Regardless of whether your speculation about the internal psychological state of agency employees is correct, regardless of their individual motives or those of the many others who have joined this bandwagon, this is really about politics. To either be offended, or feign offense, at the notion that the CIA has ever been anything but honest with Congress, to collapse the distinction between criticizing the agency or its employees, is a tactic.
Just as the Bush Admin and its supporters attacked all criticism of the president’s policies as attacks on the troops, it is designed to make it difficult for critics to hold policy makers or the agency to account.
As you well know, anyone who believes that the CIA has been trustworthy in either the recent or distant t past is either lying or ignorant. It is in the interests of those who wish the CIA to operate without democratic restraints to say that they are “under constant siege from politicians.” It serves to justify unwarranted secrecy, to others as well as to themselves.
The problem with the CIA is not its people, but rather its design and place in the larger political system – it is set up to be as free from any restraints other than presidential will as possible. If this led it to great success, this would still be unacceptable in a democracy. Given its record, it is beyond scandalous.
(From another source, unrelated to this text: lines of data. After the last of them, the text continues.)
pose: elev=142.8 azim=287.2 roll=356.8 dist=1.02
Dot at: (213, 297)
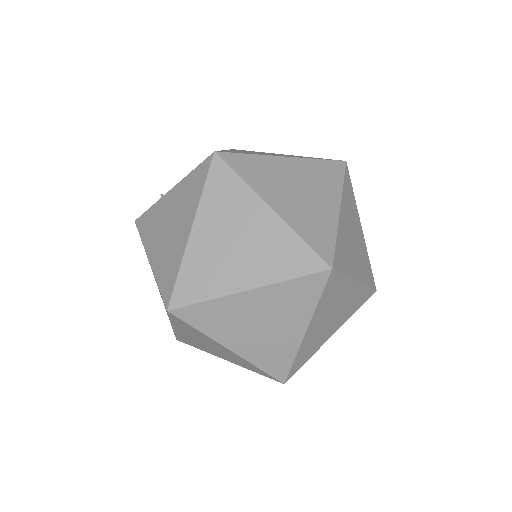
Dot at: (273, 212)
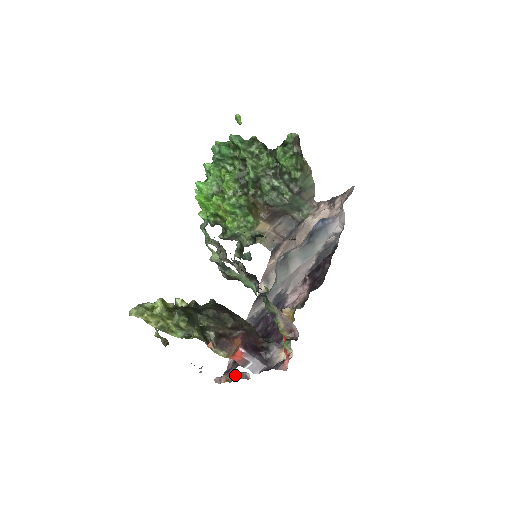
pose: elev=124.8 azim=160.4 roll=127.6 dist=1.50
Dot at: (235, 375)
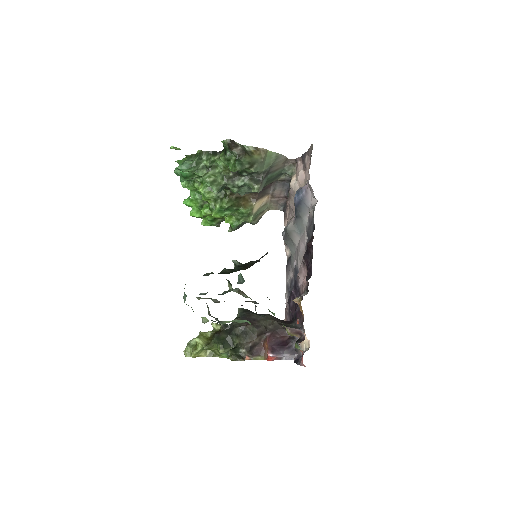
Dot at: occluded
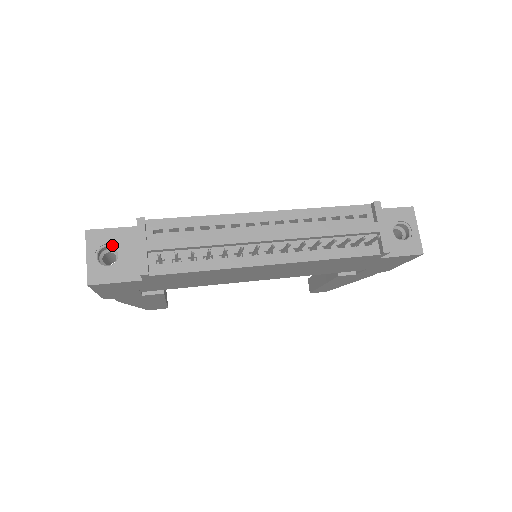
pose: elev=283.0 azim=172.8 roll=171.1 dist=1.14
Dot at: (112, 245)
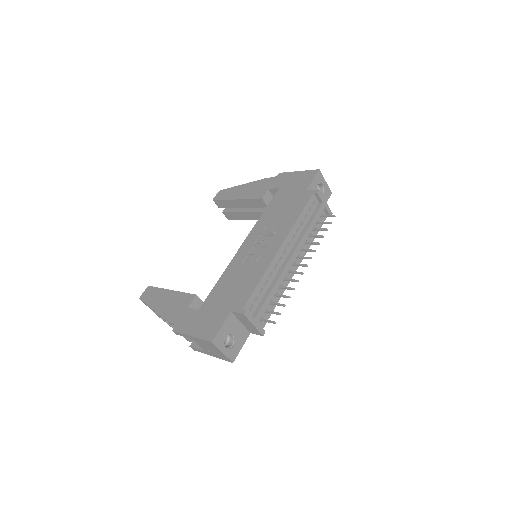
Dot at: (227, 334)
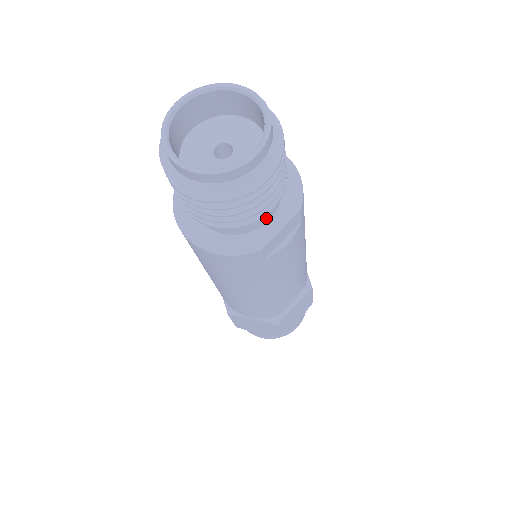
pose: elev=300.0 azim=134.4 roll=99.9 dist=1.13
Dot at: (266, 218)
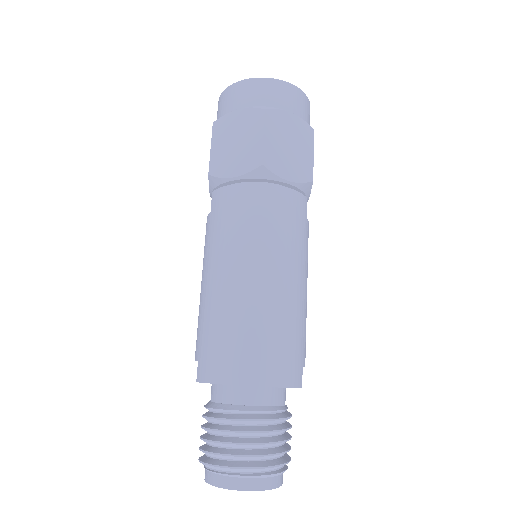
Dot at: occluded
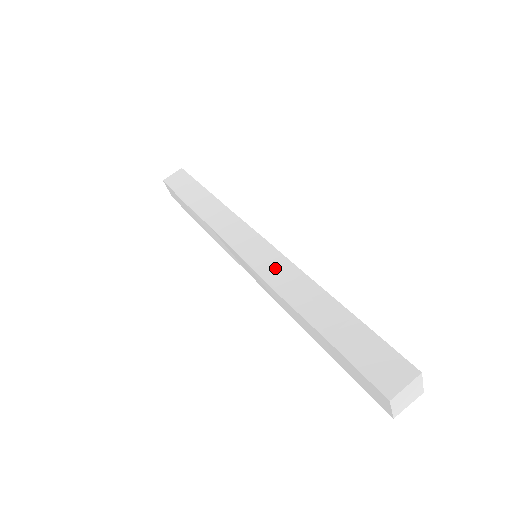
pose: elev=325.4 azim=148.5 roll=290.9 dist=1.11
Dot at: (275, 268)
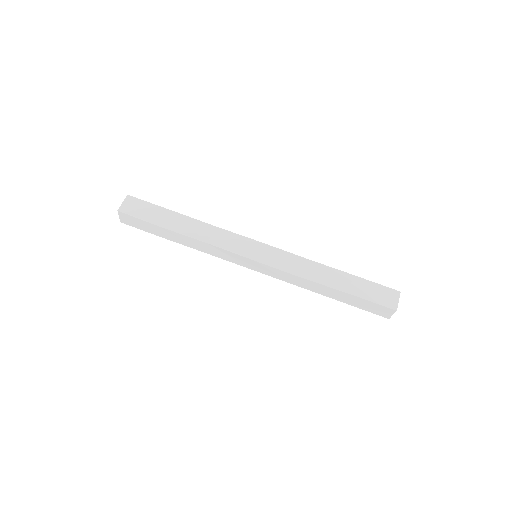
Dot at: (287, 261)
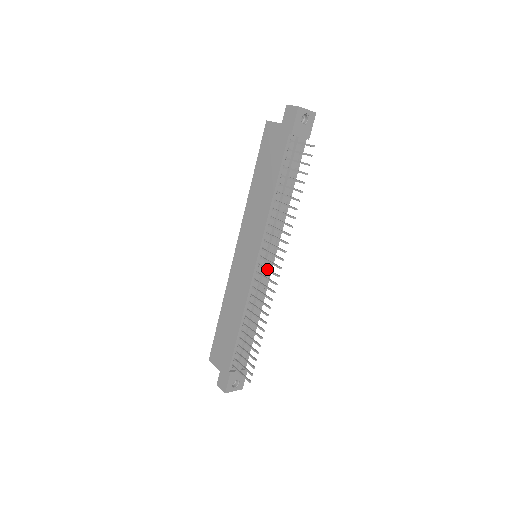
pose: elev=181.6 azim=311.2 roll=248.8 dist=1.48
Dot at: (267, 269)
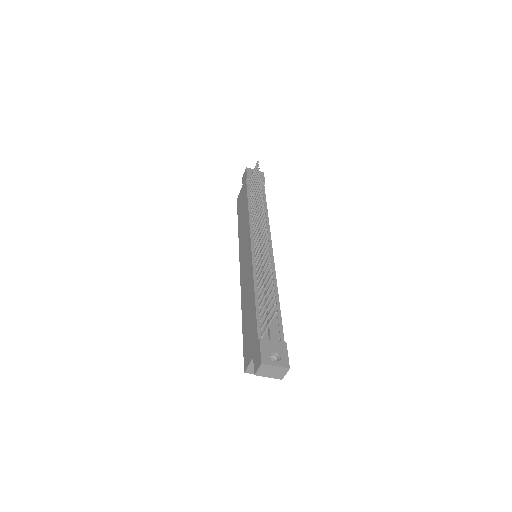
Dot at: occluded
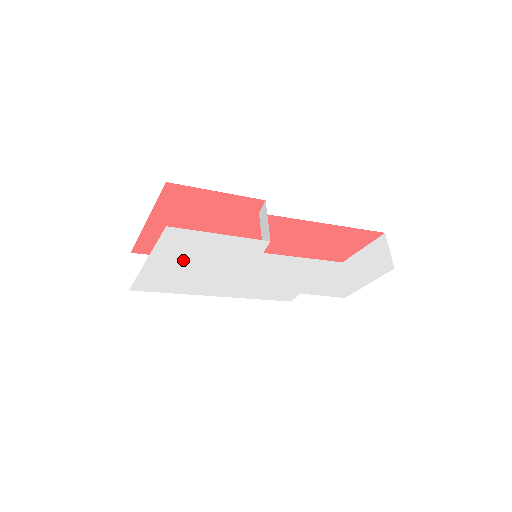
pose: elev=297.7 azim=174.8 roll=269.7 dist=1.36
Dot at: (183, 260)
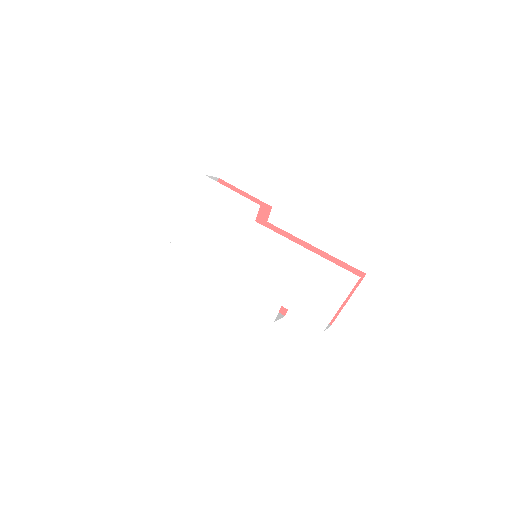
Dot at: (205, 220)
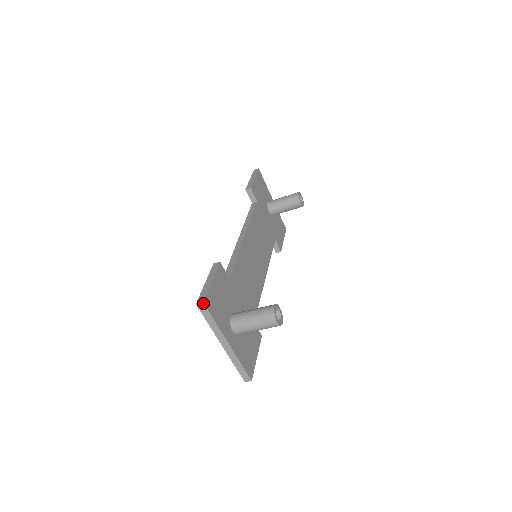
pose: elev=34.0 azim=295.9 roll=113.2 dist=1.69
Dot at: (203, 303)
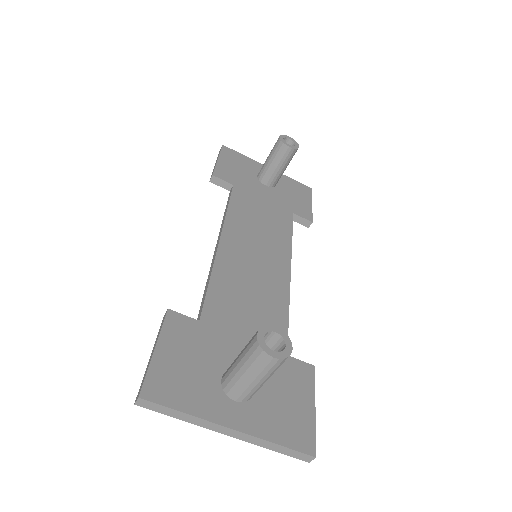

Well, in her walk-back press release after Panetta’s (somewhat distorted by the media) letter to the CIA employees, Pelosi distinguished between the “Bush Administration” which had repeatedly misled both Congress and the public on a list of items too long to even contemplate and the dedicated, hard-working, etc etc CIA employees. But that’s not getting the same play as (the somewhat media distorted version of) her allegations during her press conference.